Frank Milner, Goya, published 1995 by the Bison Group, page 22.

"...In The Old Ones we again encounter mistress and servant – this time in a frightfully decayed state. Syphilis has corrupted the face of the maid into a hideously deformed snout, while the mistress, haggard and toothless but rouged and coiffed in the latest fashion, looks on with rheumy eyes as page after page of a scandal journal is turned for her amusement by her companion. Behind the two women, a winged old man wields a broom aloft, ready to sweep this human offal away."

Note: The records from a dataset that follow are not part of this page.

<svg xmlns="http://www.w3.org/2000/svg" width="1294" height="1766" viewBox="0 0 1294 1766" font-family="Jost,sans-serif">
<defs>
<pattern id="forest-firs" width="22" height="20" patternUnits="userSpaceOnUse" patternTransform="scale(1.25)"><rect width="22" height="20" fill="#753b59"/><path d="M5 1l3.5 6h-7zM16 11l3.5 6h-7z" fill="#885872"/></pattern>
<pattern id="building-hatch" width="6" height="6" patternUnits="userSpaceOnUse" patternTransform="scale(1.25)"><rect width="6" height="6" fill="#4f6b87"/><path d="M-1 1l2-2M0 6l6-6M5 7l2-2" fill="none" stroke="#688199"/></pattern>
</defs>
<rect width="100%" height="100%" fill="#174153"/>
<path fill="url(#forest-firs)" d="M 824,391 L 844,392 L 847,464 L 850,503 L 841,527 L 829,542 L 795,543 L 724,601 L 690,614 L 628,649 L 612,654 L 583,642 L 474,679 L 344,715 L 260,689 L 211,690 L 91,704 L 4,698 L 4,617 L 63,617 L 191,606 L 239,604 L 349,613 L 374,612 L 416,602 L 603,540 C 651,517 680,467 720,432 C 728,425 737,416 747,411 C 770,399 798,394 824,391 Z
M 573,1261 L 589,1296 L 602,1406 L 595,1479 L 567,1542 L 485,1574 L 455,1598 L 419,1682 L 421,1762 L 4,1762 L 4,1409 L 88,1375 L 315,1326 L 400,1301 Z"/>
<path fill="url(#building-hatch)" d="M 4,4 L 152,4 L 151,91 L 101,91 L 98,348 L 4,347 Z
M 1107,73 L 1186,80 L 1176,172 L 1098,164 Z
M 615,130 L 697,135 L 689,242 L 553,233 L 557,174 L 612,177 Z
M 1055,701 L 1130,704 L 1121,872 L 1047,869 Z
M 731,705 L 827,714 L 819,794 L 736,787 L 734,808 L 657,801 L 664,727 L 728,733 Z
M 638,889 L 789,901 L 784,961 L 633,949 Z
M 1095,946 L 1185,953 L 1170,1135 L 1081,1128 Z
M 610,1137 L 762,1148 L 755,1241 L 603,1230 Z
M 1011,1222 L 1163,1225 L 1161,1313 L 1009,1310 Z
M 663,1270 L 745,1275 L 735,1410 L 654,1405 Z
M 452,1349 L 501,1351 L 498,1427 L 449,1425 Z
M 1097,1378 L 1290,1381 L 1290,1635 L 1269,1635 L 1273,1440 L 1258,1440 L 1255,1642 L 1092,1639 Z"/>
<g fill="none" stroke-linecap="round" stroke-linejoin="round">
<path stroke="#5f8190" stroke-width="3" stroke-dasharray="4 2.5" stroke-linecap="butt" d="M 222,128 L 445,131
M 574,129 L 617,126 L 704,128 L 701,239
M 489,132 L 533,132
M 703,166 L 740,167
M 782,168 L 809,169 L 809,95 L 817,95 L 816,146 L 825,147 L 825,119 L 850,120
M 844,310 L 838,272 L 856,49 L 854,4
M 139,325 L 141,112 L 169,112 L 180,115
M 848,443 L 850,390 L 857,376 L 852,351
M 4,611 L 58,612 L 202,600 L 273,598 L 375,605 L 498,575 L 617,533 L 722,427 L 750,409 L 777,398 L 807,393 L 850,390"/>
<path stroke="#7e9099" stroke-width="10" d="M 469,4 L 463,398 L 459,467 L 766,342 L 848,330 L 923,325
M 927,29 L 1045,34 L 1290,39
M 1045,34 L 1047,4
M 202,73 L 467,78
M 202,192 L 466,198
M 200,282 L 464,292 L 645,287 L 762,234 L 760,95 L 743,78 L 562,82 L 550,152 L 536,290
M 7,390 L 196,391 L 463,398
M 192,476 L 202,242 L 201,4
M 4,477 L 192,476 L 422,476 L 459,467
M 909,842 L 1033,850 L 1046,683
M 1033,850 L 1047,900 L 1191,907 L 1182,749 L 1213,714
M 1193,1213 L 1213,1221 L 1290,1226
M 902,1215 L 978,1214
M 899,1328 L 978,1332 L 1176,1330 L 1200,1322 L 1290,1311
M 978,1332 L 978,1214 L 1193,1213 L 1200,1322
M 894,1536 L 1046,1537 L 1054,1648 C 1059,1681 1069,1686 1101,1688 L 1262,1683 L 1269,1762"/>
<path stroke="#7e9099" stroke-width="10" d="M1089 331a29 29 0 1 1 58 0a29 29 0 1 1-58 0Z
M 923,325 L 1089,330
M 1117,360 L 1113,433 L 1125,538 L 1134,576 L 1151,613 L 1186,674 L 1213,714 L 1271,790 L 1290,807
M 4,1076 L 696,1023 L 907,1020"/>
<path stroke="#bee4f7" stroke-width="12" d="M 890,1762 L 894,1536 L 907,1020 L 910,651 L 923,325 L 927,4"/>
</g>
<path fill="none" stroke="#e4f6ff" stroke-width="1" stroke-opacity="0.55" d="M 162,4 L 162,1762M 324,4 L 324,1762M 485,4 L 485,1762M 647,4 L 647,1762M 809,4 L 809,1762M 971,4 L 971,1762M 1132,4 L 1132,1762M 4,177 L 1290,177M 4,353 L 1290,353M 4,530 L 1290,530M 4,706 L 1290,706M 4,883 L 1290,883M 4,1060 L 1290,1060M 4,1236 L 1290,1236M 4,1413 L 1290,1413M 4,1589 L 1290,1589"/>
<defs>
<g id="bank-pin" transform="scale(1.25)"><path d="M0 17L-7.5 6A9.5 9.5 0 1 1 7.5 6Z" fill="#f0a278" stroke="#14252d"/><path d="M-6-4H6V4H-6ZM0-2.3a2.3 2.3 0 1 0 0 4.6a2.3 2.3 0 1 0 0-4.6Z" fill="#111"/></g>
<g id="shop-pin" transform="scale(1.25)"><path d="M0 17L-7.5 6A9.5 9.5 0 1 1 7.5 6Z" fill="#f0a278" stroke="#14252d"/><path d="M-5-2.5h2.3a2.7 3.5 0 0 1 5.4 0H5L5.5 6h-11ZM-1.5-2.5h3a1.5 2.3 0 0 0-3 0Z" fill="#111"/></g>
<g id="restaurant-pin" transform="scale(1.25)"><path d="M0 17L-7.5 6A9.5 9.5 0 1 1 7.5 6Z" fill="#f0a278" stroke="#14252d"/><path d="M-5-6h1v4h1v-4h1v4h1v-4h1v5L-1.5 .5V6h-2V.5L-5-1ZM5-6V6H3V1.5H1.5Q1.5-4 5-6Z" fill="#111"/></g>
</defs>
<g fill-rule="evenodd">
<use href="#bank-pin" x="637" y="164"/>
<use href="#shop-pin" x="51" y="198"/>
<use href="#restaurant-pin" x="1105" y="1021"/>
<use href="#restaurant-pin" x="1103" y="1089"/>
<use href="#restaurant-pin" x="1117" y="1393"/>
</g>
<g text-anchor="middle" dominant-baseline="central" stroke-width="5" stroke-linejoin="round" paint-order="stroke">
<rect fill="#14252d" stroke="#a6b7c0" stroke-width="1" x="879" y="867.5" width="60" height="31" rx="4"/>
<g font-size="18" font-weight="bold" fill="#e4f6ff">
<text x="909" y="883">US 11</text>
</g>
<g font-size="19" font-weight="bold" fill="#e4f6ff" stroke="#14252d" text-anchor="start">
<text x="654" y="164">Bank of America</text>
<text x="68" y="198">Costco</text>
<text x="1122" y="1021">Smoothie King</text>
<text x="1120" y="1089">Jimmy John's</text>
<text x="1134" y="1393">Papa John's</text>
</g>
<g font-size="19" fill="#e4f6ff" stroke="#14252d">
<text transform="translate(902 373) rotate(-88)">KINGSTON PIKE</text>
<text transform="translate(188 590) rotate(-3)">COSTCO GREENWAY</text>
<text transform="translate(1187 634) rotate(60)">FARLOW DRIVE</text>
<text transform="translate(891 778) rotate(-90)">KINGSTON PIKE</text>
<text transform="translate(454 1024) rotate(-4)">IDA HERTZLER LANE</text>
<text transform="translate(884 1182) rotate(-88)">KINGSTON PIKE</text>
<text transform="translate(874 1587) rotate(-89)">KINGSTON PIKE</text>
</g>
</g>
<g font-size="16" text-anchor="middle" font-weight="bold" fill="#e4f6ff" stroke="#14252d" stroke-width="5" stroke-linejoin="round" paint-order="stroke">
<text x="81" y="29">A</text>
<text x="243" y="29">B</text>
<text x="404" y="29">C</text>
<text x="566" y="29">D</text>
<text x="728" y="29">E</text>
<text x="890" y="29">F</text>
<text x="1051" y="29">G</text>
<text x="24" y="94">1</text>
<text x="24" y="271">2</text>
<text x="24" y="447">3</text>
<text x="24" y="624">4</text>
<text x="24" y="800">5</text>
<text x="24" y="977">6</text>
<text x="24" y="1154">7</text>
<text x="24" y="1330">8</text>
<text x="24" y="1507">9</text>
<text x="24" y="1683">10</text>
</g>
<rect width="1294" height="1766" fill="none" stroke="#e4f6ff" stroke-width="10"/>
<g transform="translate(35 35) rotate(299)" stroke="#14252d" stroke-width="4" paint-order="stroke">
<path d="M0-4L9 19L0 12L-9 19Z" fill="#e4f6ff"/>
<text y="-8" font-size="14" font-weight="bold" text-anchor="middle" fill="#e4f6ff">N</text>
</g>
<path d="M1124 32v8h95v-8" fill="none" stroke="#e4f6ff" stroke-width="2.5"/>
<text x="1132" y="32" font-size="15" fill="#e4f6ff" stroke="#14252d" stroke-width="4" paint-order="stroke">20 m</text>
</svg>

Fred Licht, Goya, published by Abbeville Press, Pages 268 - 269

"A pair of crones are examining, if not exactly admiring, themselves in a hand mirror. On the back is the sardonic inscription ¿Que´ tal? ("How's things?"). No good, it seems. The old bat on the right, a chapfallen dame in a beautifully light-struck muslin robe of pale blue and yellow, fiddles with what appears to be a powder compact; in her dyed-blond hair is a jeweled arrow, of the kind that Queen Maria Luisa was wearing in the Family of Charles IV. (This similarity gave rise to the idea that she is Goya's horrid caricature of Maria Luisa herself, but there seems to be no real basis for that. Diamante arrows were a common kind of hairpin.) Artifacts last; their owners decay. Her companion is a horror, a death's head, her nose eaten away by the pox, her hands like claws, her lips and eyes raddled with caked incrustations of lipstick and kohl, her teeth discolored. Rising behind them, also peering at their reflected images, is the ultimate victor of this colloquy: Father Time, with his shag of gray hair and extended wings, grasping not a scythe but a broom with which he will sweep the crones away like the dust they are so nearly are."
Robert Hughes, Goya, published by Alfred Knopf, page 348.